Gender Oppression and Educational Denial
Women and girls are the most acutely affected. Edicts prohibit girls over 12 from attending school, while women are barred from public speech, employment, or independent mobility. Domestic confinement is legally sanctioned, with penalties for those aiding women in defiance of these rules. Taliban authorities manipulate religious rhetoric to justify these restrictions, a distortion of Islamic principles that traditionally advocate gender equality in education, work, and civic participation. The systemic denial of rights is a deliberate tool to suppress half of Afghanistan’s population, entrenching patriarchal authority under the veneer of religious legitimacy.
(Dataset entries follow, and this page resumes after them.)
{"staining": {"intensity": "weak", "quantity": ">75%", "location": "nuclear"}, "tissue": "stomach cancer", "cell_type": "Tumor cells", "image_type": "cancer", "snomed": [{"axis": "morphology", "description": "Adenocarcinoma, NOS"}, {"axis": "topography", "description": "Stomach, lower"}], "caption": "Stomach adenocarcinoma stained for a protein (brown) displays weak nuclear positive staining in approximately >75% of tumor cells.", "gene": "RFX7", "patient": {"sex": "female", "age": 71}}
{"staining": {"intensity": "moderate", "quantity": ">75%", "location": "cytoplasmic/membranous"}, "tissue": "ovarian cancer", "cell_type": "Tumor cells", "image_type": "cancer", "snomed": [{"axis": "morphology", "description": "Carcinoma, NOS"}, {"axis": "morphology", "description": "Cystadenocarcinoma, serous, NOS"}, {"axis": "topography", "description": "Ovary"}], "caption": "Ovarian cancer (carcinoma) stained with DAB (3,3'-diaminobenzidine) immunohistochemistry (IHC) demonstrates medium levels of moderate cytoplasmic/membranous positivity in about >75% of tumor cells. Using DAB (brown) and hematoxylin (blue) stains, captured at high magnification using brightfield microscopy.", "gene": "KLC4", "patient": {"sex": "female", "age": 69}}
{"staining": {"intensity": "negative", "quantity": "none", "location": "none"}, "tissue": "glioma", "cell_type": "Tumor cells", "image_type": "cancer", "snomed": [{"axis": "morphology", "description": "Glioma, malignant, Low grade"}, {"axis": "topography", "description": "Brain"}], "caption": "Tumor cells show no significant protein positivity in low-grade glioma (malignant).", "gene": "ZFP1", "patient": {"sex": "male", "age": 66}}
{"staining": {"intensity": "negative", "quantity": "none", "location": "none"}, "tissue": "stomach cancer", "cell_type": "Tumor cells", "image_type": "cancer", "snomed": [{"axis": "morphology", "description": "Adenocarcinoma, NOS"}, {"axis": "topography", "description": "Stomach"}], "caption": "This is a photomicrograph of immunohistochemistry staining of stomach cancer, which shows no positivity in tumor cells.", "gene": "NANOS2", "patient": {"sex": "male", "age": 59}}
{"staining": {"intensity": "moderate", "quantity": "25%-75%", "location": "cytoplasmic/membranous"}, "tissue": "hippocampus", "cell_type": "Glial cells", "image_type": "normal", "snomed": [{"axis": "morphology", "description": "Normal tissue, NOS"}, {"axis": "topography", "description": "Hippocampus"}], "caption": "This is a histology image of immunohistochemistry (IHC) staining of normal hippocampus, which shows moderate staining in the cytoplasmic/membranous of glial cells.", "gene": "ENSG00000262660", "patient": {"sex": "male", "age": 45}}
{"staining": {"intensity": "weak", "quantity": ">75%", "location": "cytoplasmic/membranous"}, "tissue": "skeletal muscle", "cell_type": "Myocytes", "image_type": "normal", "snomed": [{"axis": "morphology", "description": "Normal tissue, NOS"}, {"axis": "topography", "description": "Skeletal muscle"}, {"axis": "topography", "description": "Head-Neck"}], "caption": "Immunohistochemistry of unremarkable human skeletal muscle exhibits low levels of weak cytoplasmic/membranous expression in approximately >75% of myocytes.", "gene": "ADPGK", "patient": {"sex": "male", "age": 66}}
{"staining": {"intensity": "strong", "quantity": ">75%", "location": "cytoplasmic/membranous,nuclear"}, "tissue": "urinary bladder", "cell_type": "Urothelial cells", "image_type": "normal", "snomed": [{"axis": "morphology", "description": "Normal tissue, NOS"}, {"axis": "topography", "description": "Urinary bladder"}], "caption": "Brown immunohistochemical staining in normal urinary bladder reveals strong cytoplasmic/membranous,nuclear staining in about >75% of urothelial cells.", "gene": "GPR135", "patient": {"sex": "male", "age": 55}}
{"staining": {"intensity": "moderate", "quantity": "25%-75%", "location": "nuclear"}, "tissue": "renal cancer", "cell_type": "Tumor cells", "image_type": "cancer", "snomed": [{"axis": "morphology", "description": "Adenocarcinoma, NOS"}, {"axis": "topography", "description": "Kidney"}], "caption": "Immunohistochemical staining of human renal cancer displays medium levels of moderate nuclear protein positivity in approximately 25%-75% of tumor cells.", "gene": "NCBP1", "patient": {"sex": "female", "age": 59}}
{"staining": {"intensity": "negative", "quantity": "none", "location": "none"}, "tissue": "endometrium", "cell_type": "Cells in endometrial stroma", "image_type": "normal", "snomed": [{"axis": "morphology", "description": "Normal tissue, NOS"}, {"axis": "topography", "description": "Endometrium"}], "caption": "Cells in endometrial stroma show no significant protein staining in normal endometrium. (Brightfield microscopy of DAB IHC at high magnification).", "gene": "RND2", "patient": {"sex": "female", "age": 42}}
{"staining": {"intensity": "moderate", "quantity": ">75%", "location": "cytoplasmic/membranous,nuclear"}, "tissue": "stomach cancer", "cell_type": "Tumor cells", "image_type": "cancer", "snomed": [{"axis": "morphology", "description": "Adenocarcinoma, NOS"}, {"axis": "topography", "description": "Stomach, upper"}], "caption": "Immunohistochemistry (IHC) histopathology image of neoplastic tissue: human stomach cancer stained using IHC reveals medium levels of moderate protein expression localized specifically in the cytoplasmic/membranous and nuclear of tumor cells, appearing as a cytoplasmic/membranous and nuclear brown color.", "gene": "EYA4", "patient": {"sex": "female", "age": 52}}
Regional and Global Implications
The Taliban’s codified oppression has drawn criticism from scholars and clerics across Pakistan and Afghanistan, including the Islamabad Declaration, which condemned restrictions on female education and hierarchical social ordering. The persecution of minorities, suppression of dissent, and institutionalized inequality jeopardize social cohesion, fuel sectarian tensions, and tarnish the global perception of Islam. Internationally, the USCIRF’s CPC recommendation is a call for sustained diplomatic engagement, humanitarian preparedness, and regional theological discourse to counter the erosion of pluralistic norms.
Conclusion: A State of Entrenched Autocracy
Afghanistan under the Taliban represents a grim experiment in theocratic autocracy. By weaponizing religion, criminalizing dissent, and enforcing gendered and social hierarchies, the regime has constructed a society where fear dictates behavior, legal equality is nonexistent, and human rights are routinely violated. The CPC recommendation is not merely symbolic; it reflects an urgent need for global attention, advocacy, and strategic intervention to protect religious freedom, gender equality, and the dignity of Afghan citizens. The international community faces a pressing moral and strategic challenge: confronting a regime that cloaks repression in religious legitimacy while systematically dismantling the foundations of a pluralistic society.